While you write on various themes in your book, death runs as a recurring thread through the book. Why does it occupy such a central place in your writing?
I think it came very naturally, or maybe there's some dark element inside of me that I gravitate towards, such as finding the dark layers in society.
But I like writing stories about death of a belief system, or death of illusion of a good marriage, or the death of self, and then rediscovering who you. So I think it's just a theme that I'm naturally pulled towards.
You write beautifully about cities. You write: 'Lahore is a delicious city, a mottled mess of vanishing history and new regimes.' And for Karachi, you write: 'After a while, she began to believe them. She began to hate the city, the way it choked and smothered her.'
A setting is always a character for me. It’s not a dead creature but a backbone of my stories. They influence the way one feels and behaves. For instance, you’ll behave a certain way at your grandparents’ house versus your friend’s house.

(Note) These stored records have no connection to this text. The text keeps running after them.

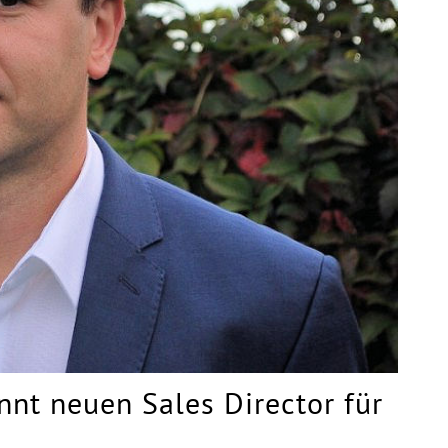
ennt neuen Sales Director für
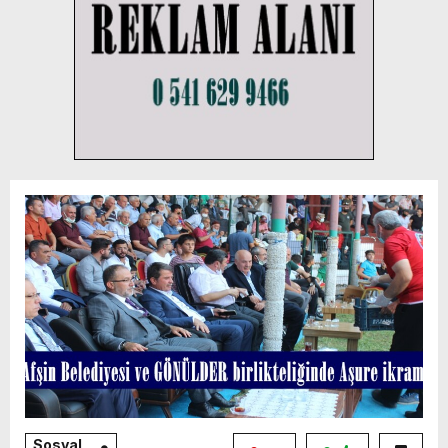
Sosyal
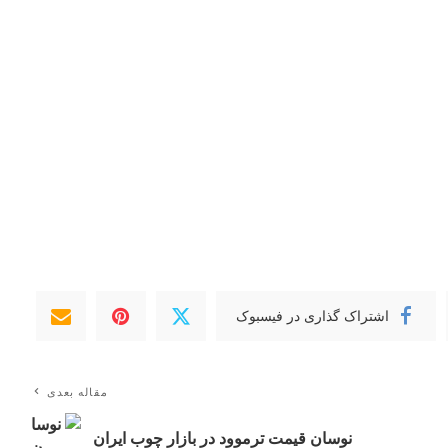
اشتراک گذاری در فیسبوک
مقاله بعدی
نوسان قیمت ترموود در بازار چوب ایران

So, a setting is something I enjoy. I enjoy it when it causes an emotional shift in the character. I observe how our immigrant communities behave in a very white setting or how the whites behave in a very brown setting at an Indian or Pakistani restaurant. So I like to notice these things and I like to play with these things. And, I like to also observe a complex dynamics between the main character and the setting.
When you came out with your first book – Ashes, Wine and Dust – you had to launch it at a literary festival in 2015, but couldn’t as your visa was denied. Hence, you launched it on Skype. Has anything changed between then and now?
Yes, I couldn’t attend then. But after a few weeks, I did go to the Jaipur Literature Festival. I got the visa then.
Coming to your question, I don’t think I can travel to India as of now, considering the dynamics. However, I’m still glad that we have these virtual platforms, and HarperCollins still picked up the book. I really hope like literature, art, culture, music can actually bring people closer.